_QUESTIONS ON THE MATERIAL_:
- 1) In the Guava collections post, what programming language does Palantir write most of its code in?
- 2) Repeat the Guava collections post word for word, starting with "Guava Collections Subtleties" and going on through "test doesn’t pass?".
- 3) Please carry on the Guava collections post from its last line.

TEXT SEGMENT Start Marker

Guava Collections Subtleties


At Palantir, we write most of our code in Java, but we miss functional language features like map and filter for working with collections of objects. To make up for that, we use Google’s Guava libraries, but occasionally they don’t behave quite how we expect.

Read on to see one of our Guava puzzlers.

The Puzzle

Can you figure out why the following test doesn’t pass?

public void testTreeBuild() {
        // Create root.
        Node root = new Node(0L);
        // Create a list of ids.size() children.
        Collection<Long> ids = Lists.newArrayList(1L);
        Collection<Node> children =
        Collections2.transform(ids, new Function<Long, Node>(){
        public Node apply(Long id) {
            Node n = new Node(id);
            return n;
        }});
        // Give every child a grandchild.
        for (Node child : children) {
            Node grandchild = new Node(2L);
            child.addChild(grandchild);
        }
        // Attach every child to root.
        for (Node child : children) {
            root.addChild(child);
        }
        // Validate that root has children.
        assertEquals(1, root.numChildren());
        // Validate that children have children.

TEXT SEGMENT End Marker
DATA SEGMENT Start Marker

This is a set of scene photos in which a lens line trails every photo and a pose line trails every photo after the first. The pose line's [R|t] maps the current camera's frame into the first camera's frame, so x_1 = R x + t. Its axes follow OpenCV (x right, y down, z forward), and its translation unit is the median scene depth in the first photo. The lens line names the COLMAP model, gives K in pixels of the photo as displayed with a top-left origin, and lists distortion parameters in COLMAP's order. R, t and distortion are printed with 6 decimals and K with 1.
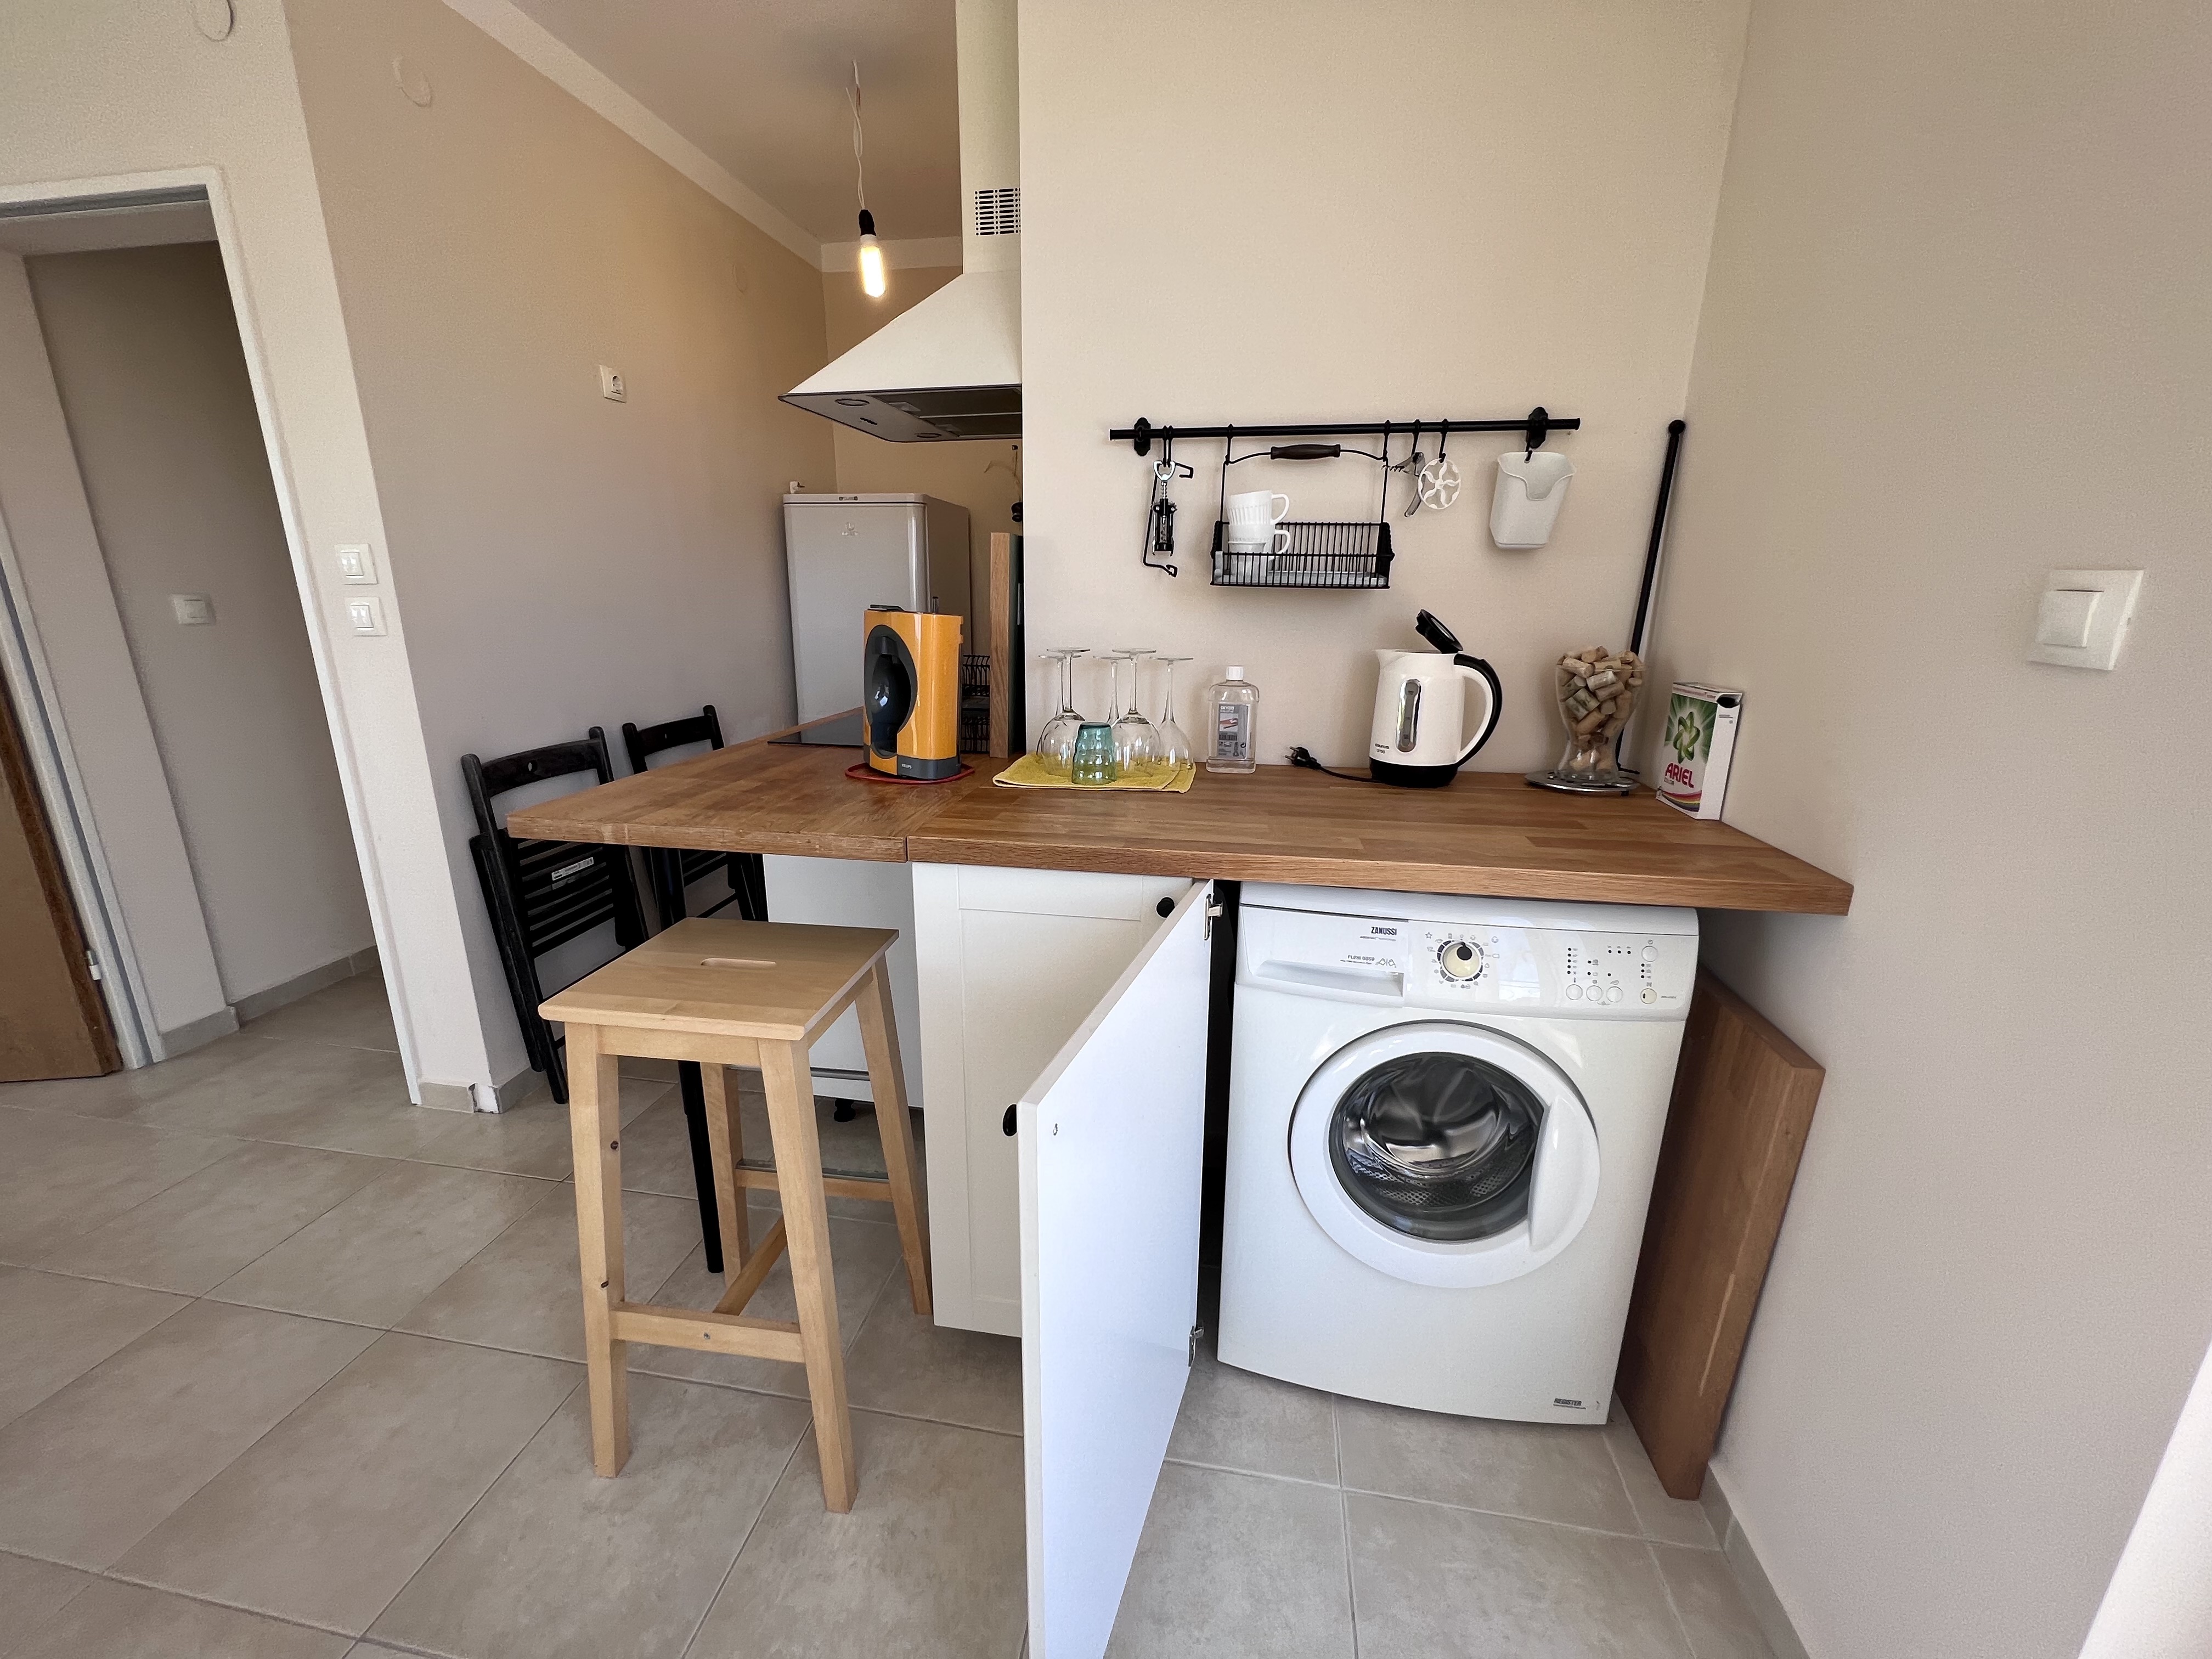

DATA SEGMENT End Marker

_RESPONSES TO THE TASKS_:
- 1) Java

- 2)
Guava Collections Subtleties


At Palantir, we write most of our code in Java, but we miss functional language features like map and filter for working with collections of objects. To make up for that, we use Google’s Guava libraries, but occasionally they don’t behave quite how we expect.

Read on to see one of our Guava puzzlers.

The Puzzle

Can you figure out why the following test doesn’t pass?

- 3)
        for (Node child : root.children) {
            assertEquals(1, child.numChildren());
        }
    }
    private static class Node {
        public long id;
        public List<Node> children = Lists.newArrayList();
        public Node(long id) {
            this.id = id;
        }
        public void addChild(Node child) {
            this.children.add(child);
        }
        public int numChildren() {
            return children.size();
        }
    }

The Solution

Many of Guava’s library functions, including Collections2.transform(), provide a live view of the underlying collection. Most of the time this is a feature—when you update the underlying collection, you get an updated derived collection. The downside is that every time you perform an operation on the derived collection, it performs the operation on the underlying collection and then executes the function on that result. In this case, when we iterate over the children collection to give every child a grandchild, we invoke the node creation function once per id and create one new node. Later, when we attach each child to the root, we create new nodes again for each id, so the nodes that have grandchildren are not the same as the nodes that are attached to the root. This means that the last assertion of this test fails.

Best practices for derived collections that at compute views on underlying collections:

  • Don’t use functions that have side effects
  • Don’t use functions that are slow
  • Don’t create objects in functions
  • If you want to use a function that doesn’t obey the above rules, immediately create a new collection so that the function is invoked exactly once per object, for example: Lists.newArrayList(Collections2.transform(ids, function))